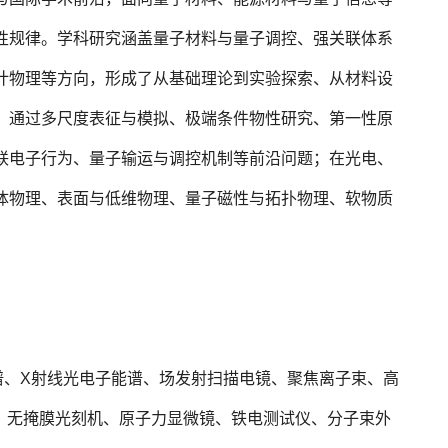
性规律。学科研究涵盖量子材料与量子调控、强关联体系
计物理等方向，形成了从基础理论到实验探索、从材料设
。通过多尺度表征与模拟、极端条件物性研究、第一性原
联电子行为、量子输运与调控机制等前沿问题；在光电、
体物理、表面与低维物理、量子磁性与拓扑物理、软物质
谱、X射线光电子能谱、场发射扫描电镜、聚焦离子束、高
、无掩膜光刻机、原子力显微镜、铁电测试仪、分子束外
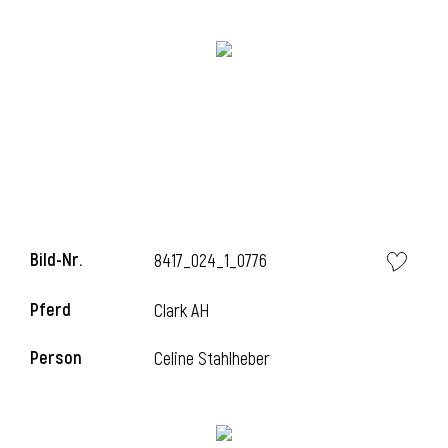
i
i
Bild-Nr.
8417_024_1_0776
l
Pferd
Clark AH
Person
Celine Stahlheber
i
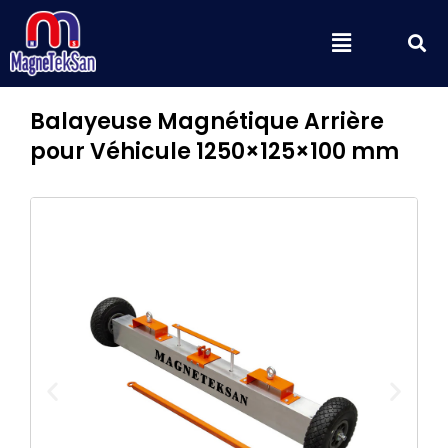
Aller
S
Menu
au
contenu
Balayeuse Magnétique Arrière
pour Véhicule 1250×125×100 mm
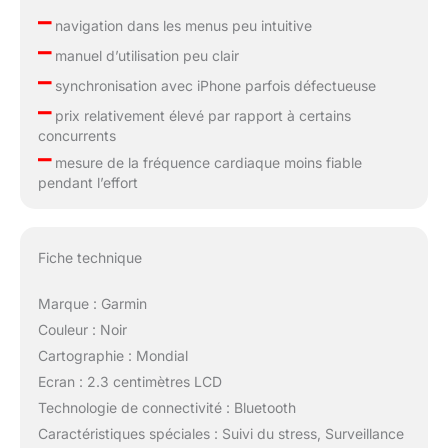
–
navigation dans les menus peu intuitive
–
manuel d’utilisation peu clair
–
synchronisation avec iPhone parfois défectueuse
–
prix relativement élevé par rapport à certains
concurrents
–
mesure de la fréquence cardiaque moins fiable
pendant l’effort
Fiche technique
Marque : Garmin
Couleur : Noir
Cartographie : Mondial
Ecran : 2.3 centimètres LCD
Technologie de connectivité : Bluetooth
Caractéristiques spéciales : Suivi du stress, Surveillance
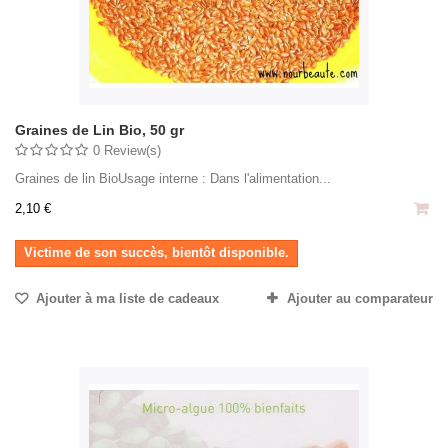
Graines de Lin Bio, 50 gr
0 Review(s)
Graines de lin BioUsage interne : Dans l'alimentation...
2,10 €
Victime de son succès, bientôt disponible.
Ajouter à ma liste de cadeaux
Ajouter au comparateur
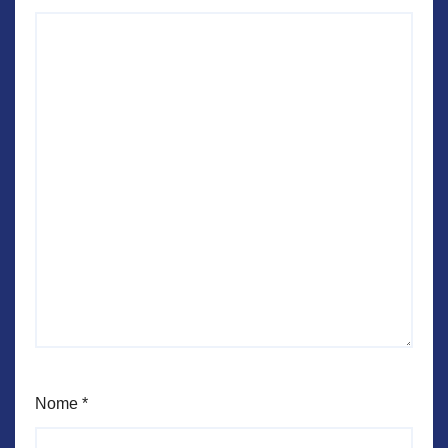
Nome
*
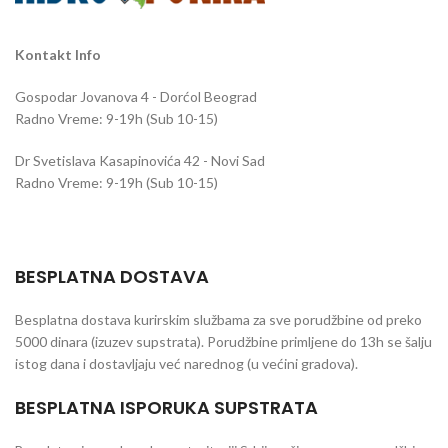
Kontakt Info
Gospodar Jovanova 4 - Dorćol Beograd
Radno Vreme: 9-19h (Sub 10-15)
Dr Svetislava Kasapinovića 42 - Novi Sad
Radno Vreme: 9-19h (Sub 10-15)
BESPLATNA DOSTAVA
Besplatna dostava kurirskim službama za sve porudžbine od preko
5000 dinara (izuzev supstrata). Porudžbine primljene do 13h se šalju
istog dana i dostavljaju već narednog (u većini gradova).
BESPLATNA ISPORUKA SUPSTRATA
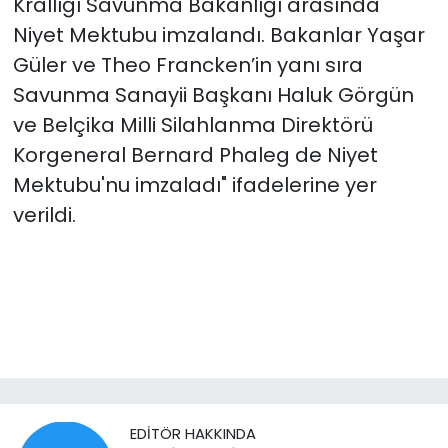
Krallığı Savunma Bakanlığı arasında
Niyet Mektubu imzalandı. Bakanlar Yaşar
Güler ve Theo Francken’in yanı sıra
Savunma Sanayii Başkanı Haluk Görgün
ve Belçika Milli Silahlanma Direktörü
Korgeneral Bernard Phaleg de Niyet
Mektubu'nu imzaladı" ifadelerine yer
verildi.
EDITÖR HAKKINDA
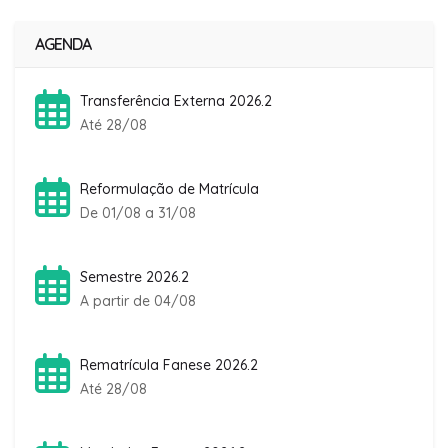
AGENDA
Transferência Externa 2026.2
Até 28/08
Reformulação de Matrícula
De 01/08 a 31/08
Semestre 2026.2
A partir de 04/08
Rematrícula Fanese 2026.2
Até 28/08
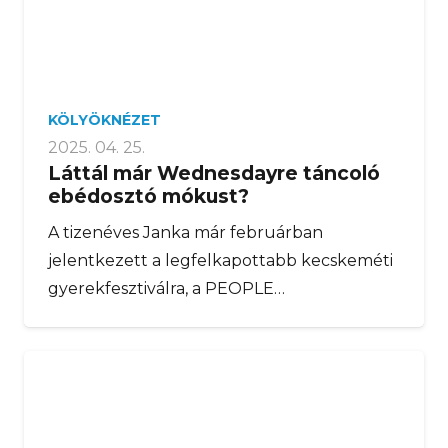
KÖLYÖKNÉZET
2025. 04. 25.
Láttál már Wednesdayre táncoló
ebédosztó mókust?
A tizenéves Janka már februárban
jelentkezett a legfelkapottabb kecskeméti
gyerekfesztiválra, a PEOPLE…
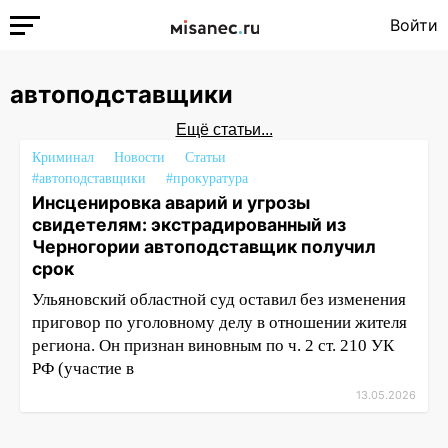
Войти
автоподставщики
Ещё статьи...
Криминал
Новости
Статьи
#автоподставщики
#прокуратура
Инсценировка аварий и угрозы
свидетелям: экстрадированный из
Черногории автоподставщик получил
срок
Ульяновский областной суд оставил без изменения
приговор по уголовному делу в отношении жителя
региона. Он признан виновным по ч. 2 ст. 210 УК
РФ (участие в
13.05.2026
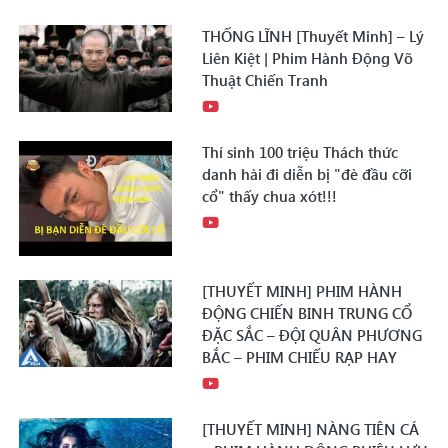
THỐNG LĨNH [Thuyết Minh] – Lý
Liên Kiệt | Phim Hành Động Võ
Thuật Chiến Tranh
Thí sinh 100 triệu Thách thức
danh hài đi diễn bị "đè đầu cỡi
cổ" thấy chua xót!!!
[THUYẾT MINH] PHIM HÀNH
ĐỘNG CHIẾN BINH TRUNG CỔ
ĐẶC SẮC – ĐỘI QUÂN PHƯƠNG
BẮC – PHIM CHIẾU RẠP HAY
[THUYẾT MINH] NÀNG TIÊN CÁ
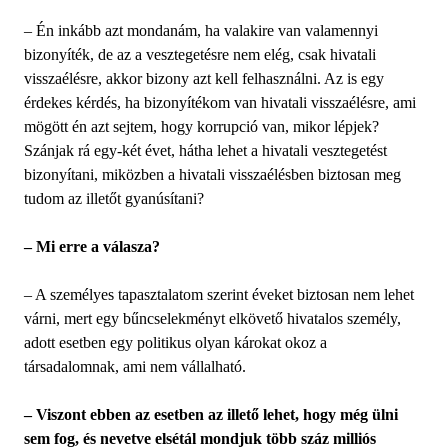
– Én inkább azt mondanám, ha valakire van valamennyi
bizonyíték, de az a vesztegetésre nem elég, csak hivatali
visszaélésre, akkor bizony azt kell felhasználni. Az is egy
érdekes kérdés, ha bizonyítékom van hivatali visszaélésre, ami
mögött én azt sejtem, hogy korrupció van, mikor lépjek?
Szánjak rá egy-két évet, hátha lehet a hivatali vesztegetést
bizonyítani, miközben a hivatali visszaélésben biztosan meg
tudom az illetőt gyanúsítani?
– Mi erre a válasza?
– A személyes tapasztalatom szerint éveket biztosan nem lehet
várni, mert egy bűncselekményt elkövető hivatalos személy,
adott esetben egy politikus olyan károkat okoz a
társadalomnak, ami nem vállalható.
– Viszont ebben az esetben az illető lehet, hogy még ülni
sem fog, és nevetve elsétál mondjuk több száz milliós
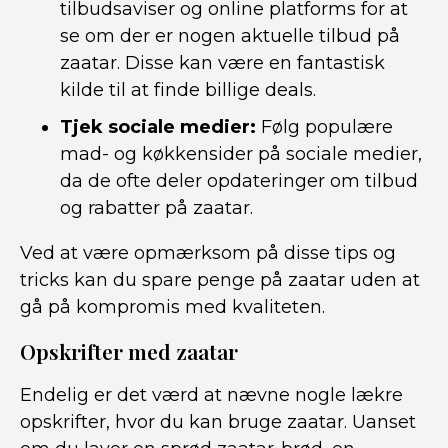
tilbudsaviser og online platforms for at
se om der er nogen aktuelle tilbud på
zaatar. Disse kan være en fantastisk
kilde til at finde billige deals.
Tjek sociale medier:
Følg populære
mad- og køkkensider på sociale medier,
da de ofte deler opdateringer om tilbud
og rabatter på zaatar.
Ved at være opmærksom på disse tips og
tricks kan du spare penge på zaatar uden at
gå på kompromis med kvaliteten.
Opskrifter med zaatar
Endelig er det værd at nævne nogle lækre
opskrifter, hvor du kan bruge zaatar. Uanset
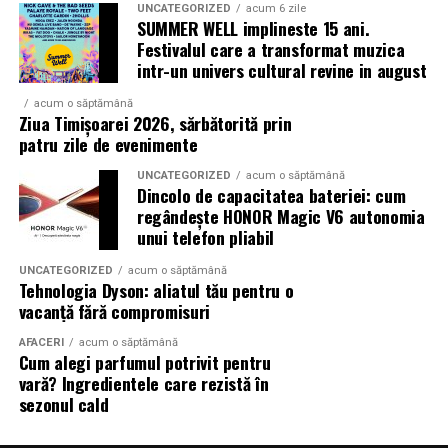
UNCATEGORIZED
acum 6 zile
SUMMER WELL implineste 15 ani.
Festivalul care a transformat muzica
intr-un univers cultural revine in august
acum o săptămână
Ziua Timișoarei 2026, sărbătorită prin
patru zile de evenimente
UNCATEGORIZED
acum o săptămână
Dincolo de capacitatea bateriei: cum
regândește HONOR Magic V6 autonomia
unui telefon pliabil
UNCATEGORIZED
acum o săptămână
Tehnologia Dyson: aliatul tău pentru o
vacanță fără compromisuri
AFACERI
acum o săptămână
Cum alegi parfumul potrivit pentru
vară? Ingredientele care rezistă în
sezonul cald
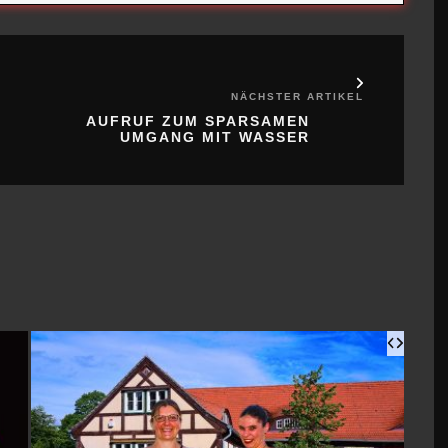
NÄCHSTER ARTIKEL
AUFRUF ZUM SPARSAMEN
UMGANG MIT WASSER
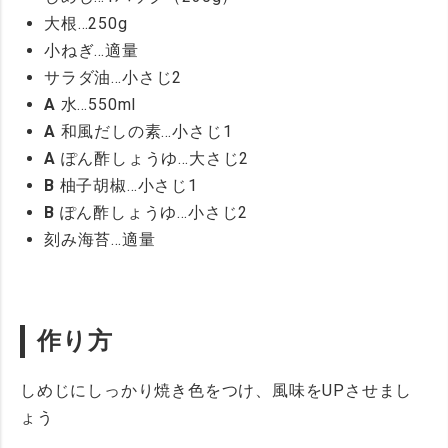
大根…250g
小ねぎ…適量
サラダ油…小さじ2
A
水…550ml
A
和風だしの素…小さじ1
A
ぽん酢しょうゆ…大さじ2
B
柚子胡椒…小さじ1
B
ぽん酢しょうゆ…小さじ2
刻み海苔…適量
作り方
しめじにしっかり焼き色をつけ、風味をUPさせまし
ょう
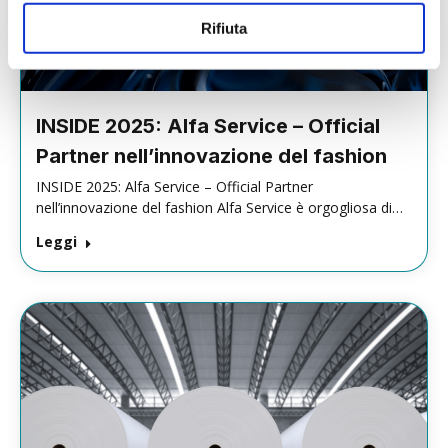
Rifiuta
INSIDE 2025: Alfa Service – Official
Partner nell’innovazione del fashion
INSIDE 2025: Alfa Service – Official Partner
nell’innovazione del fashion Alfa Service è orgogliosa di…
Leggi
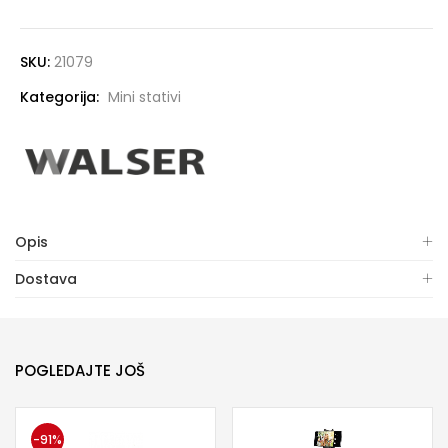
SKU:
21079
Kategorija:
Mini stativi
Opis
Dostava
POGLEDAJTE JOŠ
-91%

▶ EXERCISE DETAILS
Please locate each line in the records that contains the string "zile" and copy those lines in full. Treat uppercase and lowercase letters as different.

▶ ANSWER BOX
acum 6 zile
patru zile de evenimente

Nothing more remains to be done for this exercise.